Dass der Doktor die Mutter der jungen Heldin geholt hat, um sie aus dem Schloss wegzubringen, hab ich mir auch so zusammengereimt, doch er hätte ja ihren geldgierigen Charakter kennen sollen. Warum ist Wilson bei seiner Tochter überhaupt so zimperlich ? Sicher will er sie aus Sentimentalität nicht umbringen, doch hätte er sie ja entführen lassen können, so lange die Sache nicht ausgestanden war.
Na ja, man muss aber auch nicht alles aufdröseln bis zum Letzten, da ist wohl kein Film noch irgendwie logisch...

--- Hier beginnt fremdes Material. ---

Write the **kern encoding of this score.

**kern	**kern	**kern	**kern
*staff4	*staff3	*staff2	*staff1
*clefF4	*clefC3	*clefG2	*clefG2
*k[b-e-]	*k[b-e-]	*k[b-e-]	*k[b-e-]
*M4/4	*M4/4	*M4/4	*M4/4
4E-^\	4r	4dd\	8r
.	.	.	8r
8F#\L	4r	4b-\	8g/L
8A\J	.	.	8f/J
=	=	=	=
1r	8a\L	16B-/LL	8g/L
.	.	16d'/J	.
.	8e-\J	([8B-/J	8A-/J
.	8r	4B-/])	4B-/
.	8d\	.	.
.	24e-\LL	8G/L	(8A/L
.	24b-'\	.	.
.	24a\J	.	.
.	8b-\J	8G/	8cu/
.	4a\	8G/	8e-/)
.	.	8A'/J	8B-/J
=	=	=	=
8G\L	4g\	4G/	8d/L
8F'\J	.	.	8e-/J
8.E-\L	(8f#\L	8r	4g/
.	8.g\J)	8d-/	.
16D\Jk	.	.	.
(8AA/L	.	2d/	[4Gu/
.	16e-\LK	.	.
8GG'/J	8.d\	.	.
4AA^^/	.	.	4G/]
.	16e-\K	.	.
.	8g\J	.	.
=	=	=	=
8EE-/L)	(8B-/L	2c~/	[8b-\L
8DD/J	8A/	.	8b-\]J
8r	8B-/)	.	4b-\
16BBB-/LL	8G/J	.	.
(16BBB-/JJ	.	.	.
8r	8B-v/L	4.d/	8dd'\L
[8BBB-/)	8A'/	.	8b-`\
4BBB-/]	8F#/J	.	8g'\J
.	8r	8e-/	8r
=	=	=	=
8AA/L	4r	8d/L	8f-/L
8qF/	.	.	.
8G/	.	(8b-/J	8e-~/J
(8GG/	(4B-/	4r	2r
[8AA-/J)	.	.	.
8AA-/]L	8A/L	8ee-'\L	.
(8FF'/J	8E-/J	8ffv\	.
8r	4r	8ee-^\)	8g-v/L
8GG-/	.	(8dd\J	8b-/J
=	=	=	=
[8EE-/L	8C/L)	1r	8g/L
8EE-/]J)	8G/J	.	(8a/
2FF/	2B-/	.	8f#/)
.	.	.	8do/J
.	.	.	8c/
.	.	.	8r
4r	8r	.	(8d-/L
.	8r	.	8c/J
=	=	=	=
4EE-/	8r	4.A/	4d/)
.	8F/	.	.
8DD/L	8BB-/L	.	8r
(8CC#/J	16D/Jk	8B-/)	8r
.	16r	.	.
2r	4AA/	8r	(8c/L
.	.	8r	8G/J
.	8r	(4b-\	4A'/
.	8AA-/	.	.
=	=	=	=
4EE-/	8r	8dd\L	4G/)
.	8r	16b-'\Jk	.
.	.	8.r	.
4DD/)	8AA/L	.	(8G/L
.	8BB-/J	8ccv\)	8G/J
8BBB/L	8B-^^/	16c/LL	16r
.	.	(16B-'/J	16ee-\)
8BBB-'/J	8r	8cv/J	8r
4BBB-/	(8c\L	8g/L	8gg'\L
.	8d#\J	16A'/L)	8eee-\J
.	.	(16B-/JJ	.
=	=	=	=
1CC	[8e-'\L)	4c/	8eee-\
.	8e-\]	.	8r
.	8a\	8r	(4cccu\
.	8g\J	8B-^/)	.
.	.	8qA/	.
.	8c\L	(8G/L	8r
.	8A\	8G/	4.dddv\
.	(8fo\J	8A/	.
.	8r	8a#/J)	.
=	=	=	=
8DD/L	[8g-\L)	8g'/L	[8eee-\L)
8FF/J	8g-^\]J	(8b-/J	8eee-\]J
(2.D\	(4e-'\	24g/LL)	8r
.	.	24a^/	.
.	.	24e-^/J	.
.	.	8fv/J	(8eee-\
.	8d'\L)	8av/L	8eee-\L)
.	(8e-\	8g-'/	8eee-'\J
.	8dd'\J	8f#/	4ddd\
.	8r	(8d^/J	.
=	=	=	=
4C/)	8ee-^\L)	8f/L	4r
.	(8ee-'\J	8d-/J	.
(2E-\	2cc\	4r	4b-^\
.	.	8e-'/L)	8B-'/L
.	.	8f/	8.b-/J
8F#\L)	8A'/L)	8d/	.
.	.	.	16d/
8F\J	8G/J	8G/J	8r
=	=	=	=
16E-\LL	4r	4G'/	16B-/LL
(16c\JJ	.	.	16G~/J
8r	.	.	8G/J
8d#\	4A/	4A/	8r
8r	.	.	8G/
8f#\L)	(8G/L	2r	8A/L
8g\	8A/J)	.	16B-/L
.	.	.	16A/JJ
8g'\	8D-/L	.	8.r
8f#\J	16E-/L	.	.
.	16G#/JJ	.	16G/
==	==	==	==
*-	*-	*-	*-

Ich glaube, wenn man den Capitain als (leicht gestörten) Sadisten versteht, dann macht sein ganzes Verhalten Sinn. Und vielleicht hat er seine Tochter auch einfach unterschätzt...

Count Villain Offline




Beiträge: 4.344

29.05.2019 14:27
#131 RE: Wallace der Woche (28): Der Hund von Blackwood Castle (1967/68) Zitat · Antworten

Zitat von Baal1985 im Beitrag #33
der Doktor weist Connery darauf hin, dass der Capitain mit seinem Ausspruch über die Juwelen vielleicht die Schlangen gemeint hat


War das nicht Fairbanks, der darauf hingewiesen wurde, als er den Doc und den Lord mit der Waffe bedroht hat? Unter diesen Umständen hätte ich wohl auch einen Hinweis losgelassen.

Baal1985 Offline



Beiträge: 61

30.05.2019 09:09
#132 RE: Wallace der Woche (28): Der Hund von Blackwood Castle (1967/68) Zitat · Antworten

Höchstens in der ersten Angst. Fairbanks weiß doch gar nichts. Er hat keine Ahnung wo er suchen soll.

Count Villain Offline




Beiträge: 4.344

30.05.2019 13:50
#133 RE: Wallace der Woche (28): Der Hund von Blackwood Castle (1967/68) Zitat · Antworten

Ich habe mir die Szene noch einmal angeschaut. Es ist wie ich geschrieben habe: Fairbanks bedroht den Doc und den Lord und erfährt von denen, dass die Juwelen bei den Schlangen sein könnten. Von Connery weit und breit keine Spur.

schwarzseher Offline



Beiträge: 617

30.05.2019 14:51
#134 RE: Wallace der Woche (28): Der Hund von Blackwood Castle (1967/68) Zitat · Antworten

Also jetzt bitte nicht lachen........jetzt weiß ich endlich an was mich der "Plot" erinnert.Der Beginn der Schatzinsel ...die Bande von Pirat Flint spürt den flüchtigen/ehemaligen Kumpan (der im Besitz der Schatzkarte ist) auf und alle tauchen einzeln und dann zusammen auf ...usw. usw.
Ok. vielleicht was weit hergeholt ..aber durch den Seefahrt Hintergrund fiel mir das irgendwie auf.

Count Villain Offline




Beiträge: 4.344

30.05.2019 15:10
#135 RE: Wallace der Woche (28): Der Hund von Blackwood Castle (1967/68) Zitat · Antworten

@schwarzseher

Wenn du dir den Bewertungsthread zum Film durchliest, wirst du feststellen, dass du weder der erste noch der einzige bist, dem das auffällt.